The morally injurious event might take many forms, and indeed there is ongoing research to understand exactly what might constitute a morally injurious event (Journal of Traumatic Stress Special Issue June 2019), certainly the people I spoke to about my research had their own ideas about what was morally injurious for them. The resultant symptoms tend to follow a pattern, though, and this revolves mostly around shame and guilt, with their concomitant withdrawal from social networks. There are parallels with some of the aspects of guilt and disruption to world view which are now described in the latest iteration of the PTSD criterion and symptoms in the DSM‐5 but in moral injury the source of this guilt and shame is different. Cognitive models of PTSD conceptualise the symptoms as the result of the interactions of the mind with extreme fear, that is, the world is appraised as an unsafe place in which terrible things can happen, the concept of moral injury suggests that the mechanism of action might be more closely related to feelings and thoughts about shame and guilt, that is, the world is a wrong place, in which terrible things are allowed to happen. The guilt and shame felt as a result of moral injury will not automatically extinguish over time if emotions are not effectively processed, researchers point out [15].

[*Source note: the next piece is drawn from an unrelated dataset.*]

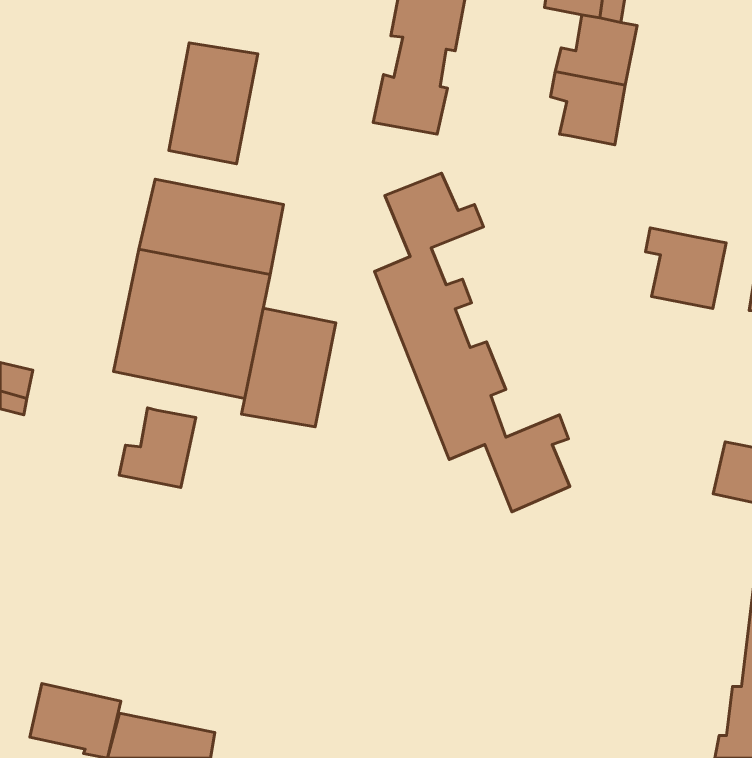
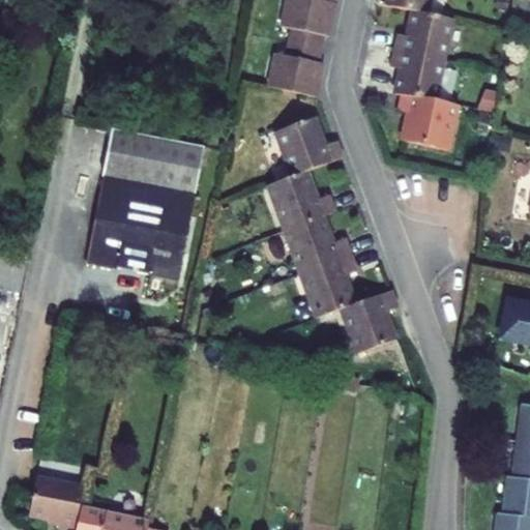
building: [169,43,258,164] -> none
building: [646,228,726,309] -> [400,94,455,150]
building: [241,308,336,427] -> none
building: [119,408,196,487] -> none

It may be that morally injurious events disrupt our individual worlds such that our attempts at meaning making fail and we are unable to resolve the cognitive dissonance we experience. Of course, assimilating events is part of our maturation as humans, but it seems that some events cannot be ‘squared away’ as easily as others. Possibly the painful realisation of the wrongness of the world, and maybe ourselves in it, is extremely isolating. Certainly, feelings of guilt and shame tend to make us close off from our feelings, maybe by numbing them with food, drugs, alcohol or work, maybe by intellectualising our experience to the point where emotion is no longer present, but also by blaming others, by expressing anger (in lieu of sadness) all of these mean that we do not allow ourselves to access our individual experience of pain, sorrow and regret and thus do not move through it. As well as our individual experiences, we have our relationships with others which are also disrupted by moral injury.